With Darryl so focused on the business and Violet in the mix I have come to rely heavily on nurses to help me with Calvin’s care. His care is constant, every moment I need to be paying attention to his breathing, if he needs to be suctioned, watch for seizures, etc. It’s a huge relief to be able to let it go into the hands of our very capable nurses so I can focus on the other kids and tackle the t0-do list.
For friends afar, here’s your monthly overdose of photos.
Mission friends have been on my mind all week. Especially with Dr. Kent Brantly fighting for his life.

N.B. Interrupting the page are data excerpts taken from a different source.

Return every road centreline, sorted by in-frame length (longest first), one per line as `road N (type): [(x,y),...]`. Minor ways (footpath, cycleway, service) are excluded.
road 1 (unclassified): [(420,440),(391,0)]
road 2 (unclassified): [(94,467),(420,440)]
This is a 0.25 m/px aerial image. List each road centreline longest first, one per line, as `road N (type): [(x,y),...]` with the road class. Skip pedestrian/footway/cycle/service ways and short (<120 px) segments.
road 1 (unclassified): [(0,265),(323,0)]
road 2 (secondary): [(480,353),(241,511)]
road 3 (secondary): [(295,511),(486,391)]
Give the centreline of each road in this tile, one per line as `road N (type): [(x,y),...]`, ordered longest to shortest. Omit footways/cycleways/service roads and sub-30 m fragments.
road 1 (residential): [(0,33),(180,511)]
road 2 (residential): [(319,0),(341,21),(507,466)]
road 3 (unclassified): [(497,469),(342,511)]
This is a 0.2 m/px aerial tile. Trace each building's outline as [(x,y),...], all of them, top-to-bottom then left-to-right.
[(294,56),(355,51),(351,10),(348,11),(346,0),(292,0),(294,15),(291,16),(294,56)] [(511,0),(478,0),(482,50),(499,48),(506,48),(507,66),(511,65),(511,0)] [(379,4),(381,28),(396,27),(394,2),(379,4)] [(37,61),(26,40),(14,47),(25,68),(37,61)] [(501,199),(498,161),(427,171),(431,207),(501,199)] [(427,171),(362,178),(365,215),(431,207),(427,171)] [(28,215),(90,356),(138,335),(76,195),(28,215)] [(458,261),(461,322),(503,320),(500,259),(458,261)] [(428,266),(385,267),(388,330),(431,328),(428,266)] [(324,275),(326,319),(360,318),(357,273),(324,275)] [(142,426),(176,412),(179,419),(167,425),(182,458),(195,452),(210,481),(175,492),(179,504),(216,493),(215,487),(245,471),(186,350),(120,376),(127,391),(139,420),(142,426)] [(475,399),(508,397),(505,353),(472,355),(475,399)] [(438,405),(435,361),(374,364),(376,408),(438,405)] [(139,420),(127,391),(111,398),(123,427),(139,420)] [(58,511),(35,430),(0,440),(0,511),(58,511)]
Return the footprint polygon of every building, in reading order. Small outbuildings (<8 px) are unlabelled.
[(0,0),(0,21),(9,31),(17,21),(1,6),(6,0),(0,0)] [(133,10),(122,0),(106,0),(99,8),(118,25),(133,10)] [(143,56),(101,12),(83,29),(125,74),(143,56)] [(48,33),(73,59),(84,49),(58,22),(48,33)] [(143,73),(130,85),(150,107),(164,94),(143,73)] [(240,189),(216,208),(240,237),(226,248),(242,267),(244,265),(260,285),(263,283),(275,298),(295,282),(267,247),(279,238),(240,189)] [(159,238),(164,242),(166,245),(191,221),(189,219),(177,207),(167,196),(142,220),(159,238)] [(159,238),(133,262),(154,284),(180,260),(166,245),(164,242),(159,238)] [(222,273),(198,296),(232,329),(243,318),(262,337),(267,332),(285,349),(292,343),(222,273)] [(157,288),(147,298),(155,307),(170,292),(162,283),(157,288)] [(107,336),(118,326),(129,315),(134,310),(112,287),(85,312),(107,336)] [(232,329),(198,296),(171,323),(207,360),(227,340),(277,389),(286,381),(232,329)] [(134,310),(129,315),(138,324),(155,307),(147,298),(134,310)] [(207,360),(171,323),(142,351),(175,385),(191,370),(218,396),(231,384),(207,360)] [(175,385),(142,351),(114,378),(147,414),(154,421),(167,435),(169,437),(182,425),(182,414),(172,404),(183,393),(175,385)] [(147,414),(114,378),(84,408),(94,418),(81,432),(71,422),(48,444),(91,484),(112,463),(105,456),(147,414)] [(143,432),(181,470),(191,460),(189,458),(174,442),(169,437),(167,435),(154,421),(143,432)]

This post by Cory Jones convicted me and resonated strongly with me:
“I don’t want Kent to die because we need people who are living now like Jesus, without much concern for a proper eschatological view or theology of infant baptism or clearly spelled out explanation of hell and how one arrives there. Sure those things are important, but only if they get you off the couch and into a world full of hurt. We need people who aren’t satisfied with a safe, comfortable theology that gives them permission to lead a safe, comfortable life. We need people who are willing to stand toe-to-toe with death and pain and disease and brokenness because their love for life is so fierce.” Read the whole article here.
Why do I let myself be a seeker of my own comfort and not look to my neighbor? Am I afraid to take up my cross? Do I really live out what I profess?
Why do I live so protectively when there is nothing to lose and all to be gained in following Jesus?